What makes a strict mode template? Really it is a list of things we remove from the framework. Lint warnings and deprecations already encourage developers to follow the first two constraints. But the second two constraints seem bizarre when you think about them in isolation.
So here is an example of a handlebars strict mode template. It shouldn't look very different than an Ember template you might work in today. It contains...
However so that this template can have a static relationship to any components it might invoke, it also can't do some regular things..
There are several plausible approaches to getting imports into templates. To keep our design unsurprising to both new developers and advanced users, we think two constraints are important to keep in mind:
Given that we accept these constraints, it begs a question: If we're going to constrain ourselves so closly to re-implementing the way ES modules already work, why not simply adopt ES syntax into templates? In fact, any design which isn't simply module syntax seems to bend commmon sense past the breaking point. So that is what we're going to do. Let's take a look.
A strict mode template doesn't need to have any imports. If it doesn't then the template can skip any preamble. If it does, we introduce a block for writing imports above the template itself. In this block we're going to permit only import syntax in our first pass.

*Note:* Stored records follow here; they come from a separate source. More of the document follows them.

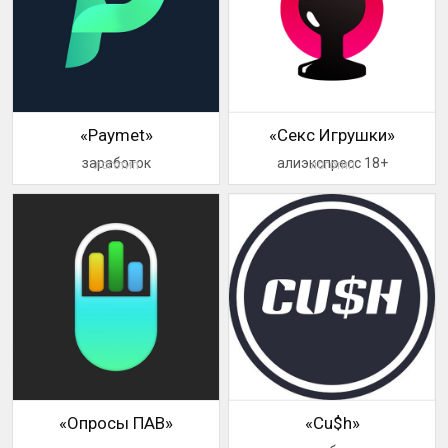
«Paymet»
«Секс Игрушки»
заработок
алиэкспресс 18+
логотип
логотип
«Опросы ПАВ»
«Cu$h»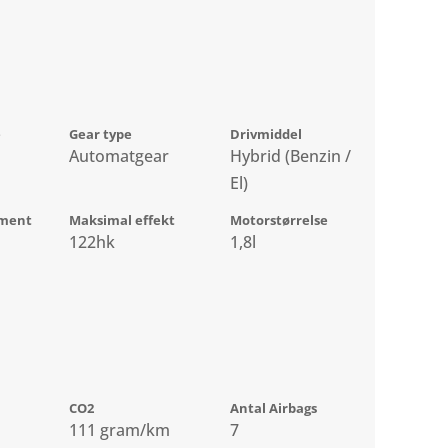
e
Gear type
Drivmiddel
Automatgear
Hybrid (Benzin /
El)
ment
Maksimal effekt
Motorstørrelse
122hk
1,8l
CO2
Antal Airbags
111 gram/km
7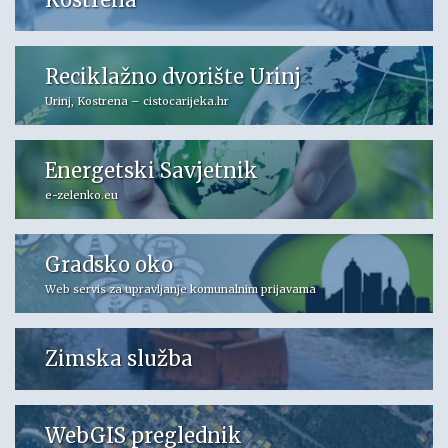
Reciklažno dvorište Urinj
Urinj, Kostrena – cistocarijeka.hr
Energetski Savjetnik
e-zelenko.eu
Gradsko oko
Web servis za upravljanje komunalnim prijavama
Zimska služba
WebGIS preglednik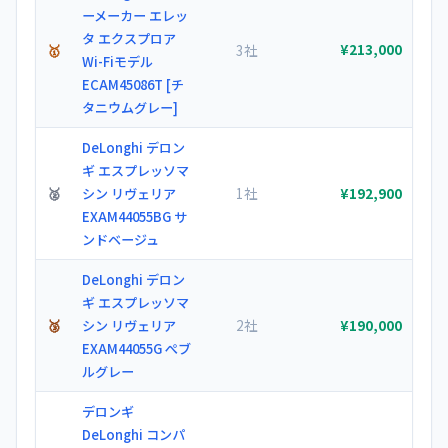
ーメーカー エレッ
タ エクスプロア
🥇
3社
¥213,000
Wi-Fiモデル
ECAM45086T [チ
タニウムグレー]
DeLonghi デロン
ギ エスプレッソマ
🥈
1社
シン リヴェリア
¥192,900
EXAM44055BG サ
ンドベージュ
DeLonghi デロン
ギ エスプレッソマ
🥉
2社
シン リヴェリア
¥190,000
EXAM44055G ぺブ
ルグレー
デロンギ
DeLonghi コンパ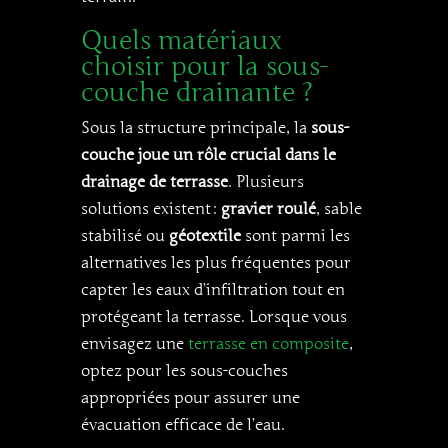
Quels matériaux
choisir pour la sous-
couche drainante ?
Sous la structure principale, la
sous-
couche joue un rôle crucial dans le
drainage de terrasse
. Plusieurs
solutions existent :
gravier roulé
, sable
stabilisé ou
géotextile
sont parmi les
alternatives les plus fréquentes pour
capter les eaux d’infiltration tout en
protégeant la terrasse. Lorsque vous
envisagez une
terrasse en composite
,
optez pour les sous-couches
appropriées pour assurer une
évacuation efficace de l’eau.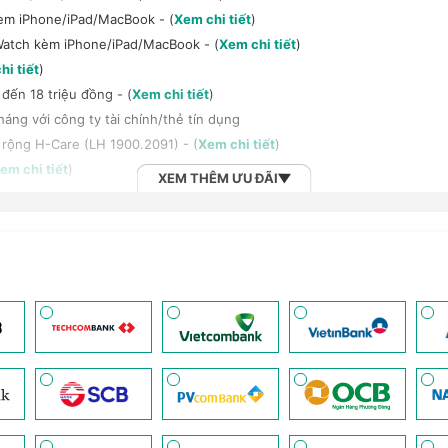
kèm iPhone/iPad/MacBook - (
Xem chi tiết
)
Watch kèm iPhone/iPad/MacBook - (
Xem chi tiết
)
hi tiết
)
đến 18 triệu đồng - (
Xem chi tiết
)
háng với công ty tài chính/thẻ tín dụng
 rộng H-Care (LH 1900.2091) - (
Xem chi tiết
)
em chi tiết
)
XEM THÊM ƯU ĐÃI
h bảng/Laptop/Đồng hồ giảm 10% - (
Xem chi tiết
)
, tai nghe Sony khi mua kèm với các sản phẩm: Laptop/ Điện thoại/ Đồ
n đến 6 tháng - (
Xem chi tiết
)
 (
Xem chi tiết
)
2B khi mua số lượng lớn - (
Xem chi tiết
)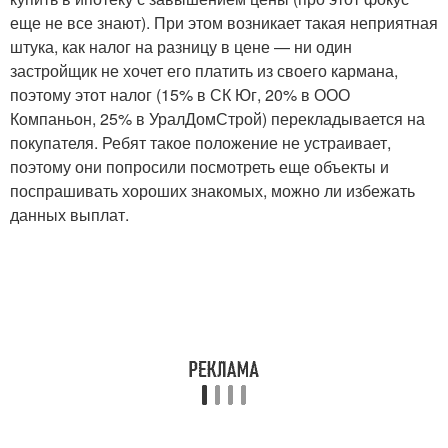
еще не все знают). При этом возникает такая неприятная
штука, как налог на разницу в цене — ни один
застройщик не хочет его платить из своего кармана,
поэтому этот налог (15% в СК Юг, 20% в ООО
Компаньон, 25% в УралДомСтрой) перекладывается на
покупателя. Ребят такое положение не устраивает,
поэтому они попросили посмотреть еще объекты и
поспрашивать хороших знакомых, можно ли избежать
данных выплат.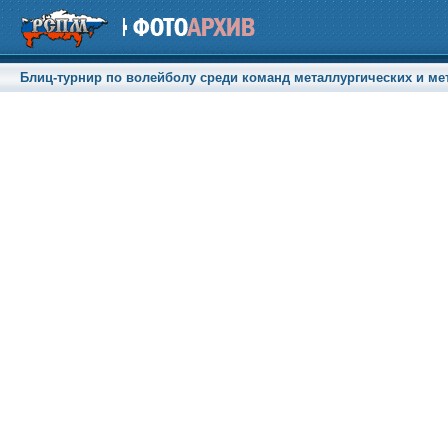
Блиц-турнир по волейболу среди команд металлургических и мет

Just as with the hand-written compilation from earlier, these three components are passed to the compiled template as references. The template import syntax will allow us to write static templates which are easier for both our eyes and our tooling to understand.
What are our next steps in the process of delivering template imports? Before Glimmer Components were fully stabilized, we shipped them as an addon for users on the cutting edge. We could do this because we added a simple primitive, component managers, to the framework in a stable release. The feedback we got from those early adopters helped polish the API before glimmer components were promoted to a stable release. We want to use the same strategy with template imports.... First land a primitive API, and that is Handlebars Strict Mode... The build an addon supporting template imports themselves so we can get feedback from early adopters eager to try this feature... And in the meantime we will have some last-mile work, such as figuring out ES module paths for many framework built-ins.
I've talked a lot about the technical nature of a static template in this talk. Despite the fact that static templates will have performance and payload size impacts, I want to remind everyone that performance isn't the headline motivation. Static templates with ES imports are going to make it simple to understand where a component is coming from for our tooling, but also for our eyes. Additionally Module Unification had some interesting features you might have heard of like "local lookup". Explicit imports will make those features unnecessary. An import syntax will allow components to be grouped naturally in your projects without losing common conventions as suggested by linting and generators.